- [Extract provided]:
----

If it's not too much to ask the universe, I want a husband — not a boyfriend, not a lover, not even a glorious psychedelic one-night fling — but a wedding band and the Vera Wang gown of my dreams. Can my future happiness await on fate? What about lesson number one that I have read all about : If you can't learn from your past, how can you expect to move forward?

Just how far am I prepared to go to fulfill the legacy of knight in shinning armour. My mass
laundry list for what befits a gallant knight who will win my love. Prince charming are a dying breed. They also no longer come in handsome white stallions but now ride in shinny metallic BMWs.

Last night after I shared my fears of having to spend eternity alone with the astronomist, he neighed so loudly on the other side of the phone I almost fell of my bed. He felt my rational sometimes was in such incongruity to my intelligence and is beginning to doubt the validity of my law degree. How can an elite educated girl like me be disquietude over finding an eligible bachelor and trying to control something as abstruse as fate, he asked. Its like playing God, he added. It's lucid at this stage of life to get fervent over when your life partner is going to arrive...is he just late or is he never arriving, I retaliated.

----

- [Extracted information]:
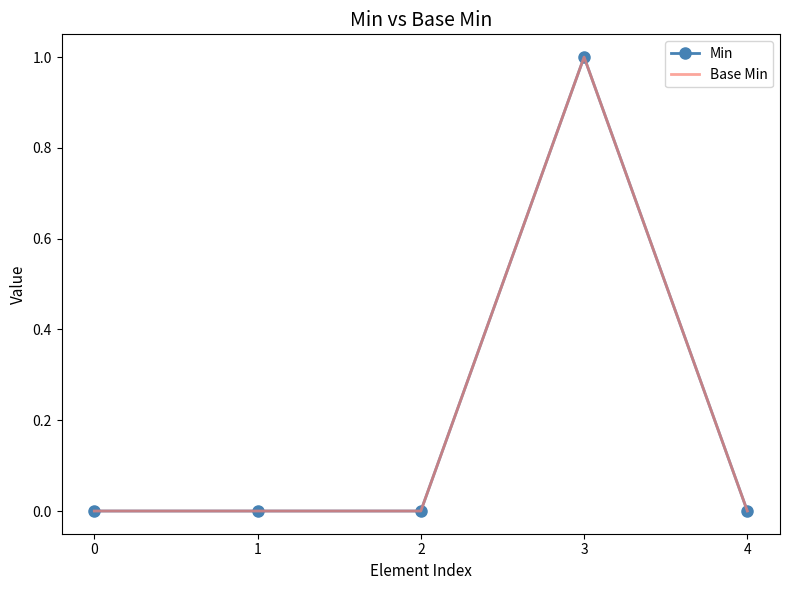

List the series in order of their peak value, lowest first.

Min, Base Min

----

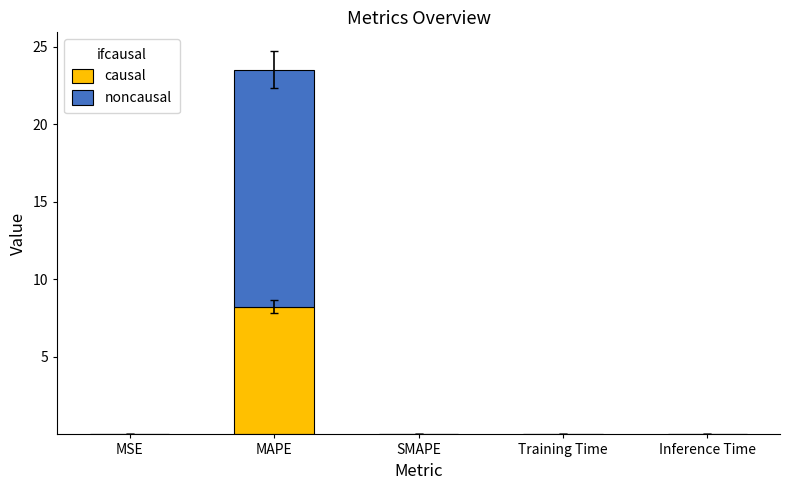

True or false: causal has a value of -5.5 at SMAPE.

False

----

- [Problem description]: Reproduce the entire passage about wanting a husband and waiting on fate word for word, keeping every line in its original form.

- [The completed task]:
If it's not too much to ask the universe, I want a husband — not a boyfriend, not a lover, not even a glorious psychedelic one-night fling — but a wedding band and the Vera Wang gown of my dreams. Can my future happiness await on fate? What about lesson number one that I have read all about : If you can't learn from your past, how can you expect to move forward?

Just how far am I prepared to go to fulfill the legacy of knight in shinning armour. My mass
laundry list for what befits a gallant knight who will win my love. Prince charming are a dying breed. They also no longer come in handsome white stallions but now ride in shinny metallic BMWs.

Last night after I shared my fears of having to spend eternity alone with the astronomist, he neighed so loudly on the other side of the phone I almost fell of my bed. He felt my rational sometimes was in such incongruity to my intelligence and is beginning to doubt the validity of my law degree. How can an elite educated girl like me be disquietude over finding an eligible bachelor and trying to control something as abstruse as fate, he asked. Its like playing God, he added. It's lucid at this stage of life to get fervent over when your life partner is going to arrive...is he just late or is he never arriving, I retaliated.